Sera dûment prise en considération l'importance d'un recrutement effectué sur une base géographique aussi large que possible. Aucune restriction ne sera imposée par l'Organisation à l'accès des hommes et des femmes, dans des conditions égales, à toutes les fonctions, dans ses organes principaux et subsidiaires. Le Secrétariat de l'Organisation des Nations Unies est un espace non-fumeurs.
La considération dominante dans l’engagement, la mutation ou la promotion du personnel est la nécessité de s’assurer les services de personnes possédant les plus hautes qualités de travail, de compétence et d’intégrité. En acceptant une offre d’engagement, les membres du personnel sont soumis(es) à l’autorité du Secrétaire général, qui peut leur assigner l’une quelconque des tâches ou l’un quelconque des postes de l’Organisation des Nations Unies, conformément à l’alinéa c) de l’article 1.2 du Statut du personnel. Dans ce contexte, tous les membres du personnel recrutés sur le plan international sont tenus de changer de fonctions périodiquement à l’intérieur d’un même lieu d’affectation ou dans un autre lieu d’affectation, dans les conditions fixées par le Secrétaire général.
Les candidats sont invités à respecter scrupuleusement toutes les instructions disponibles sur la plateforme de recrutement en ligne Inspira.

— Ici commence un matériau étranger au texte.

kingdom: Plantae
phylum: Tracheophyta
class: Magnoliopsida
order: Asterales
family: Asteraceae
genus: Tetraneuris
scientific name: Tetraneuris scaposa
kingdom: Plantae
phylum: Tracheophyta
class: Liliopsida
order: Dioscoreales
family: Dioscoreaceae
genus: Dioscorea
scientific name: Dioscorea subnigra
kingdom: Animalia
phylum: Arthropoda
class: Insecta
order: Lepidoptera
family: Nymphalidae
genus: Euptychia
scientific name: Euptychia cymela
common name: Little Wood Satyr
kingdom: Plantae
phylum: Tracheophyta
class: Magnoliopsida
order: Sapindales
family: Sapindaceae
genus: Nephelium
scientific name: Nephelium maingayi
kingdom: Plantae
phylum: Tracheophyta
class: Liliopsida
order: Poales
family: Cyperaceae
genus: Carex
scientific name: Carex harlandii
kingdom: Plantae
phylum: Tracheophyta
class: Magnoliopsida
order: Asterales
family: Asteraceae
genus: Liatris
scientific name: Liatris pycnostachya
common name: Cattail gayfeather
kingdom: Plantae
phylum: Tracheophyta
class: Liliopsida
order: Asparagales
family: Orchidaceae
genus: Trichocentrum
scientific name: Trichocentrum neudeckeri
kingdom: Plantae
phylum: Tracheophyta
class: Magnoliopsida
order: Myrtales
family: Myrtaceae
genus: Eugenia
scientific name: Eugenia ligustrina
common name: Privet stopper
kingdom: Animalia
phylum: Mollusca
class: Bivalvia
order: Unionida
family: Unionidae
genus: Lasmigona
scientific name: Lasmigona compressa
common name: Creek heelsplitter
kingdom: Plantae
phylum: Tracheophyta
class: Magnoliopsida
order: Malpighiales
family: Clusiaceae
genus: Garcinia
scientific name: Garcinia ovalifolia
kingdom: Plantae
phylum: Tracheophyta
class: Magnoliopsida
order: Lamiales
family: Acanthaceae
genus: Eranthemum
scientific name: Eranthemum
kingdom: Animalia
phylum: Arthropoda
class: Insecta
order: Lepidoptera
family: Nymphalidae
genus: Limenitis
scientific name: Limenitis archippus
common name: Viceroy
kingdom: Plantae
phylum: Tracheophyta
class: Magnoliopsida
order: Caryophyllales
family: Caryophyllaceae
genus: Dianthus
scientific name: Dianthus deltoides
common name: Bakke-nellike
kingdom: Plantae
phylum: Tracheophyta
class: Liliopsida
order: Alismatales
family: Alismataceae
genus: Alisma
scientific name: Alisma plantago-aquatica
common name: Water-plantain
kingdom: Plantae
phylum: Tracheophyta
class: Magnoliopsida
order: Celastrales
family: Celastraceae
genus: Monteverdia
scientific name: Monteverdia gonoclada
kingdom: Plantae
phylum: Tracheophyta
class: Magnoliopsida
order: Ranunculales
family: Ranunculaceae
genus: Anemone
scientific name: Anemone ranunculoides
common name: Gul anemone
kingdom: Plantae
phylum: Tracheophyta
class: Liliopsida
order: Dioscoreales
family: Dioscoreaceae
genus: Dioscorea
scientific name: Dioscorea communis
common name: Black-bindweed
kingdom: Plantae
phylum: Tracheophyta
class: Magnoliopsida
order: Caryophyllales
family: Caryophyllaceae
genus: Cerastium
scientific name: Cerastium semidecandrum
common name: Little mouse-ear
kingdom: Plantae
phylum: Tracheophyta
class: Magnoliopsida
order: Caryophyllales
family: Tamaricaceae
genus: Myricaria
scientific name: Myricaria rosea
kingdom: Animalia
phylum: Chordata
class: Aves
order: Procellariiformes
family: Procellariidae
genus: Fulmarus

Pour des informations plus détaillées, ils ou elles peuvent consulter le manuel d'instructions pour le candidat, en cliquant sur le lien hypertexte « Manuels » sur le côté supérieur droit de la page d'accueil de leur compte Inspira.
Les candidatures feront l'objet d'une évaluation et d'un examen préalables sur la base des informations soumises conformément aux critères d'évaluation de l'avis de vacance de poste et aux dispositions législatives internes applicables de l'Organisation des Nations Unies, notamment la Charte des Nations Unies, les résolutions de l'Assemblée générale, le Statut et le Règlement du personnel, les textes administratives et les directives. Les candidats doivent fournir des informations exhaustives et précises conformément aux instructions fournies sur la plateforme Inspira. Une fois la candidature envoyée, aucune modification, suppression ou révision, ni aucun ajout ou changement ne pourra être fait. Il sera procédé à une vérification des références des candidats faisant l'objet d'une attention particulière pour s'assurer de l'exactitude des renseignements qu’ils ont fournis dans leur candidature.
Les avis de vacance de postes publiés sur le Portail des carrières sont retirés à 11:59 p.m. (heure de New York), le jour de la date limite de dépôt des candidatures.
L’ONU NE PERÇOIT DE FRAIS À AUCUN STADE DU RECRUTEMENT (DÉPÔT OU TRAITEMENT DE LA CANDIDATURE, ENTRETIEN, FORMATION, ETC.), ET ELLE NE DEMANDE AUCUNE INFORMATION BANCAIRE.